### The data
-*-
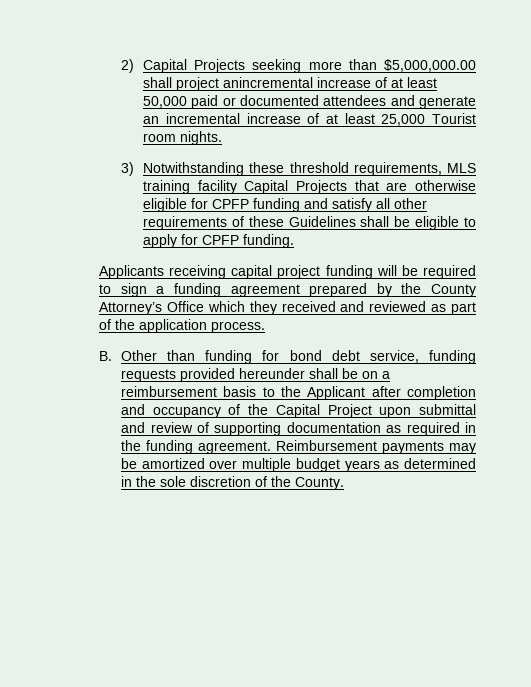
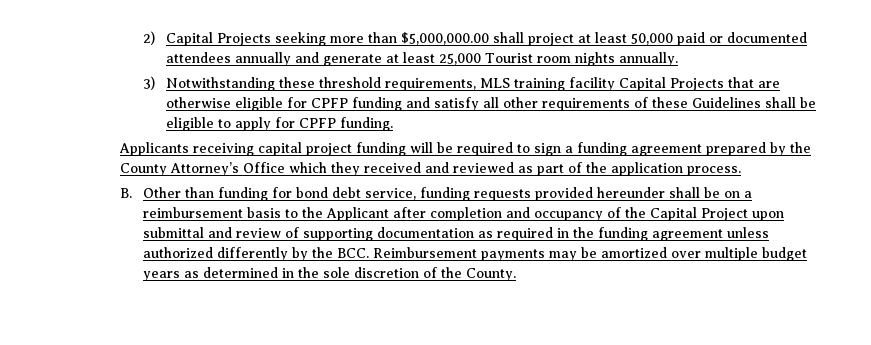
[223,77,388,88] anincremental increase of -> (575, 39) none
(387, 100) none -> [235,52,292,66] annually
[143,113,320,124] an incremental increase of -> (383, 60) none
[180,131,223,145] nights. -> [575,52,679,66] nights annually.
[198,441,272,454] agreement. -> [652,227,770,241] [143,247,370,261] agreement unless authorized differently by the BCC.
-*-
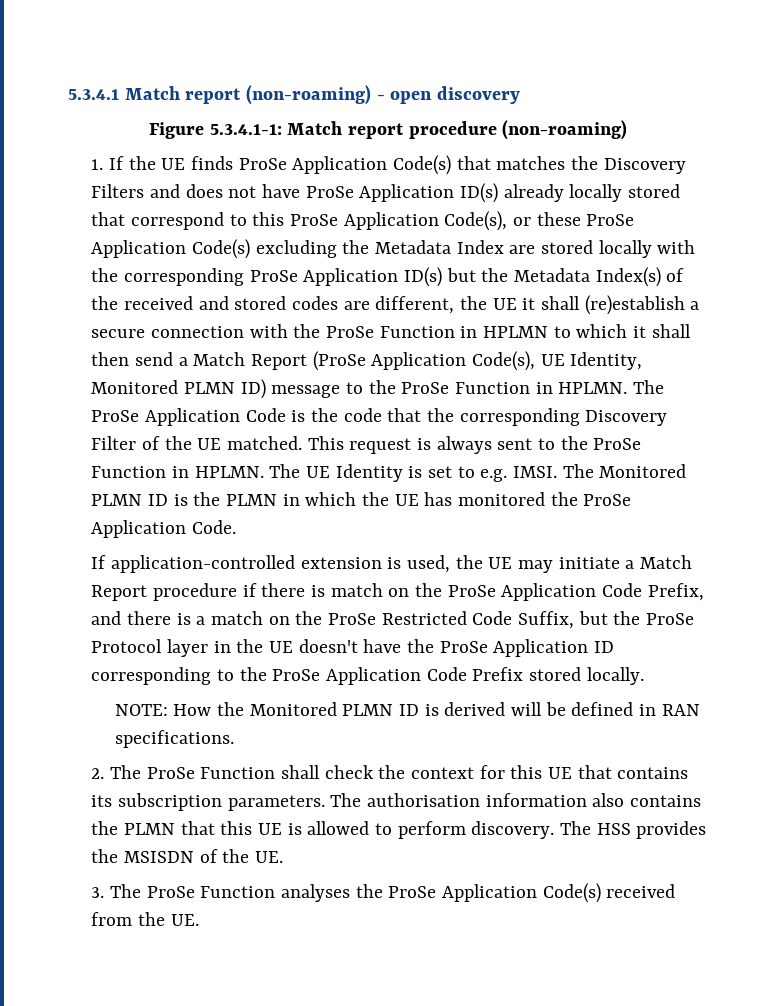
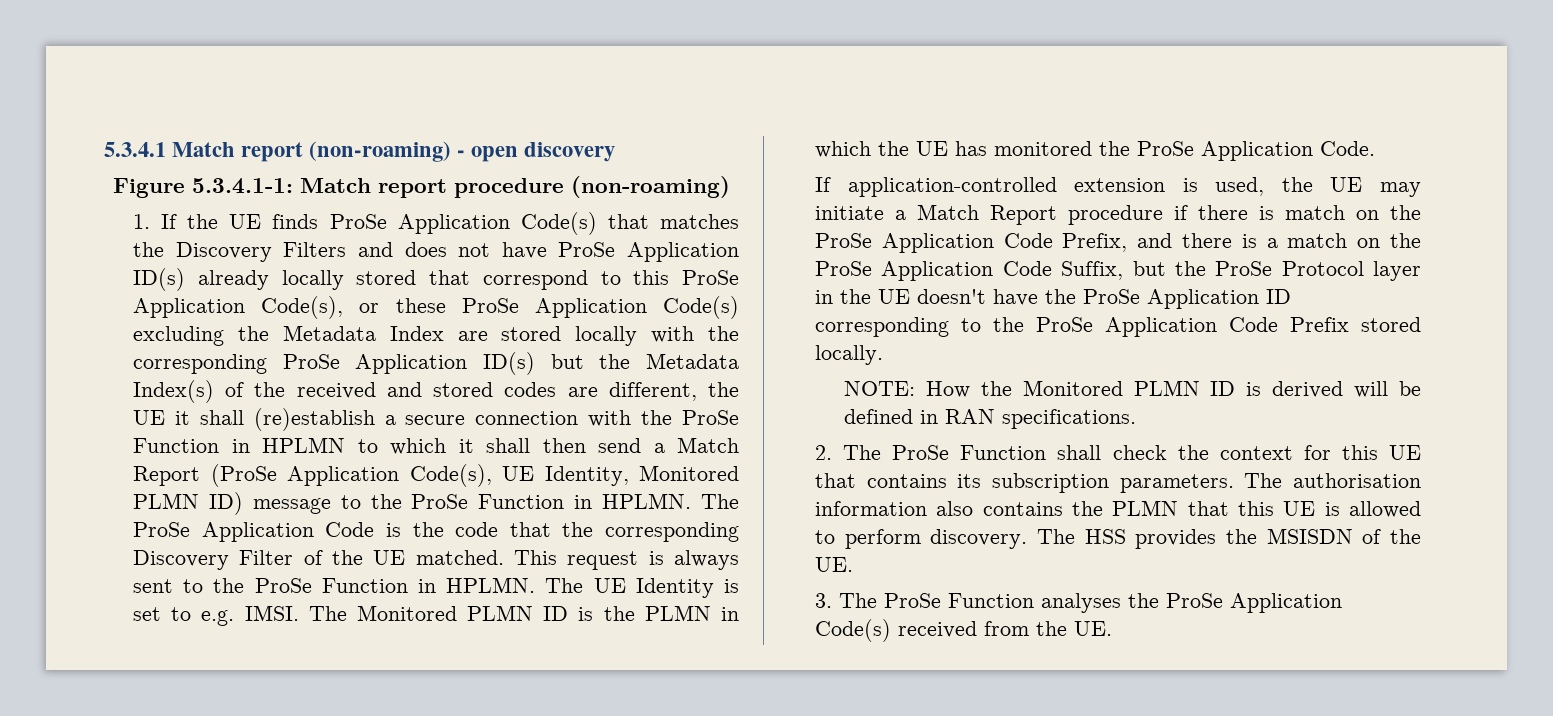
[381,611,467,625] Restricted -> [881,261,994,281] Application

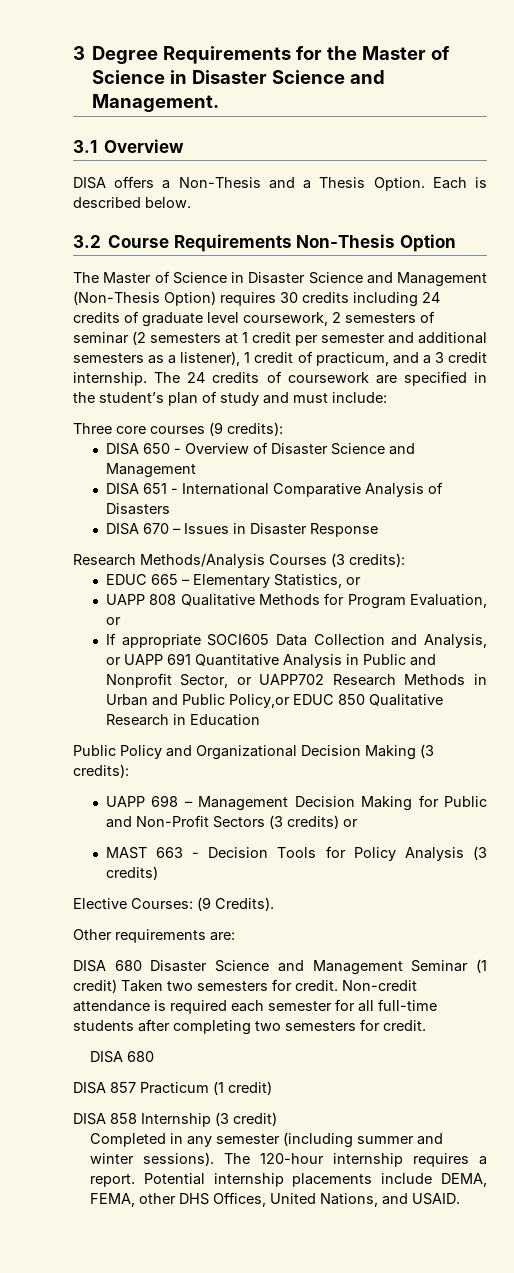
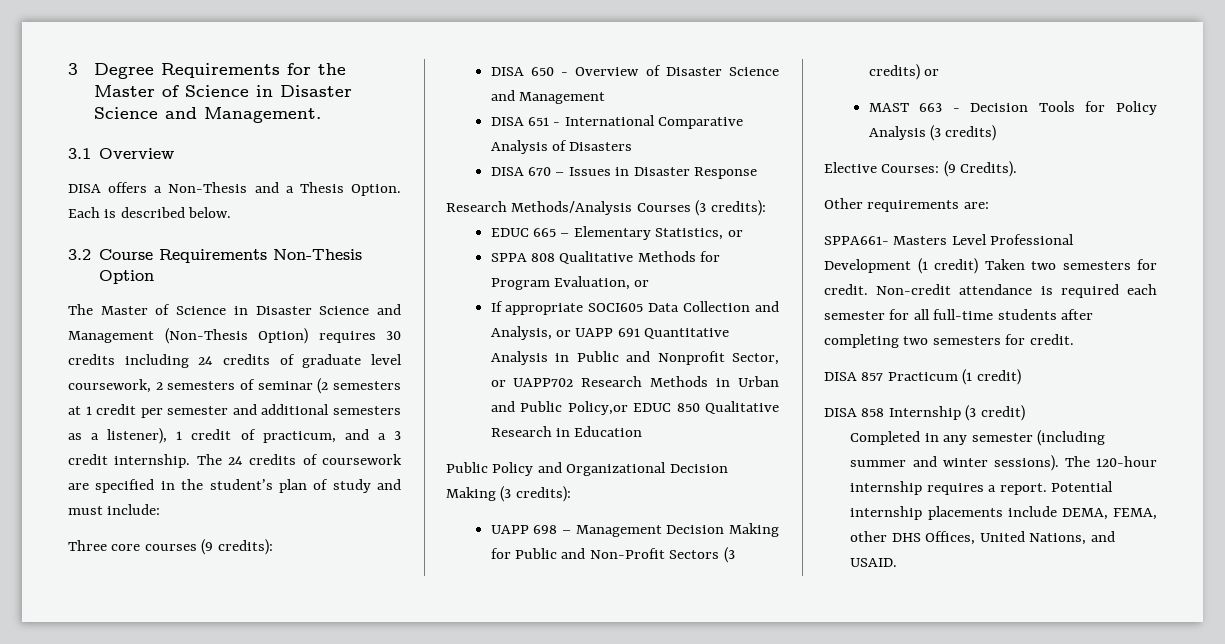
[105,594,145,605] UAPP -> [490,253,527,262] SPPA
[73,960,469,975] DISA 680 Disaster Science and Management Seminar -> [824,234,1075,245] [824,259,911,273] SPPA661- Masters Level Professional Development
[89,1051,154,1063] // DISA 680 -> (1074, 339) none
-*-
### Exercise requirements
Everything above from the line containing "[73,960,469,975] DISA 680" down to the line containing "[89,1051,154,1063] // DISA" is to be transcribed exactly, with both of those lines included and nothing else added.

### Output for this task
[73,960,469,975] DISA 680 Disaster Science and Management Seminar -> [824,234,1075,245] [824,259,911,273] SPPA661- Masters Level Professional Development
[89,1051,154,1063] // DISA 680 -> (1074, 339) none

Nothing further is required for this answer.